Multitouch applications with resistive touch technology

The PCAP technology is currently the most common input medium for multitouch applications. However, there are certain applications that still require resistive touch technology. What is the reason for choosing the resistive multi-touch technology? In which applications will it be used? We asked the experts at Schurter.

Reasons for using resistive touch technology are the absolute resistance to extreme EMC interference, the need for an actuating force and the safe function with conductive media such as water, blood or salt solution on the full-surface touch panel. In addition, compared to a PCAP touch screen, a resistive touch screen can be completely shielded at the front with a metal mesh grille.

The resistive technology has been further developed to enable the multitouch functionality. The two ITO layers, film and glass, of a resistive multi-touch screen are structured in rows and columns (x and y direction) and individually put in contact with the connecting tail. The layers are kept apart by printed micro-dots. When the resistive multi-touchscreen is actuated, both layers make contact. The position is still evaluated with analogue resolution in the individual zones. The touch screen controller for the evaluation can be placed either as chip-on-flex, as a separate board or on customized electronic boards. Possible interfaces are USB and I²C.

Resistive multi-touchscreens require a low actuation force and can therefore be operated with a variety of objects such as fingers, pens and thick gloves.

Application areas

This technology was developed for applications where PCAP technology reaches its physical limits and multitouch functionality is required. These are mainly applications where no EMC radiation is allowed to escape to the outside. A PCAP touchscreen cannot be shielded at the front because this would block the capacitive field at the same time. With resistive touch, the shielding can be laminated onto the upper ITO film in a highly transparent manner.

The resistive touch screen requires an actuating force for evaluation, which is not impaired by the conductive and flexible shielding layer on the surface. This shielding layer makes contact with the metallised housing, whereby the application is completely EMC-shielded. Resistive multi-touch technology is used in medical applications such as MRI or CT, where interference fields can cause negative interaction.
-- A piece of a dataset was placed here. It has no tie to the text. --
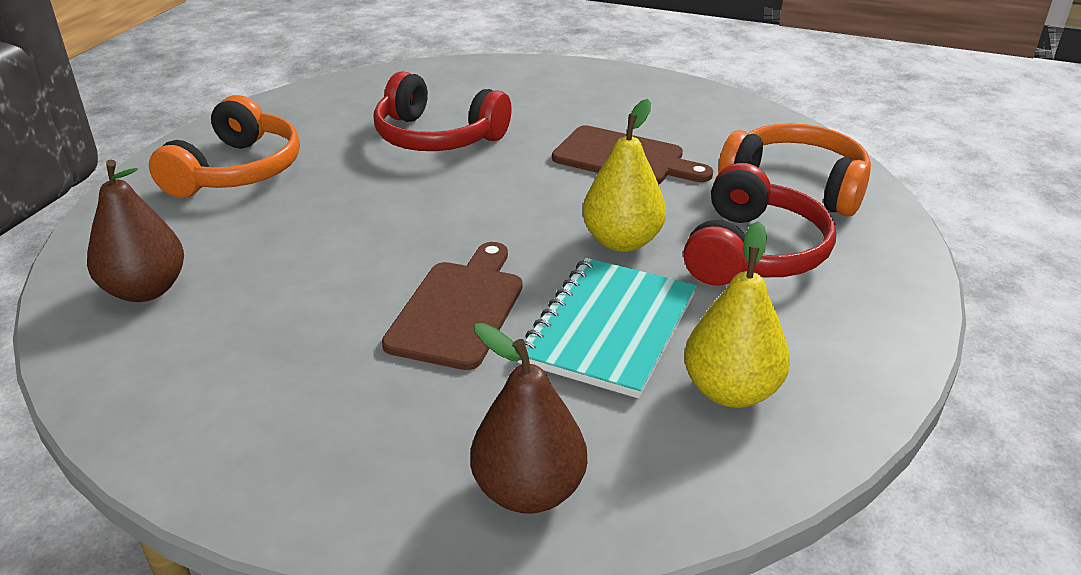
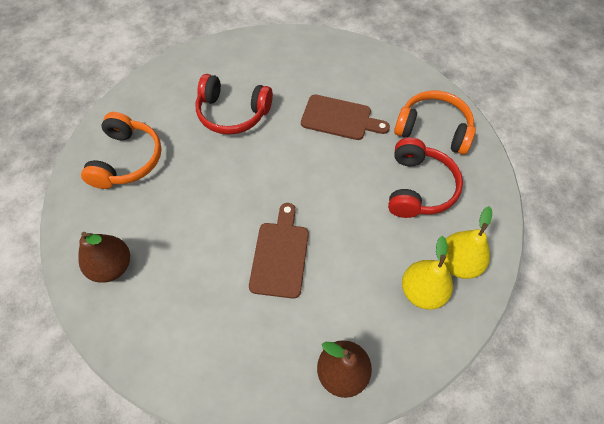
camera: 10 degrees left, 25 degrees up
turquoise notebook [518,258,696,398] -> none
yellow pear [582,99,666,252] -> yellow pear moved to [444,206,492,279]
For communication applications in high-security areas, tap-proof input systems are realised with this resistive multitouch technology.

Thus, resistive multi-touch panels offer reliable operation in different environments without interfering signals. Even if the touch panel surface is covered with conductive liquids, this technology ensures safe functionality and correct gesture and multi-touch operation.

Every Schurter input system is a customised solution. Designing input systems for the most demanding applications requires a high level of know-how and experience. Schurter’s engineers develop and design the optimal HMI solution in close cooperation with customers. The right choice of the most suitable multitouch technology for each application is made on the basis of the application requirements.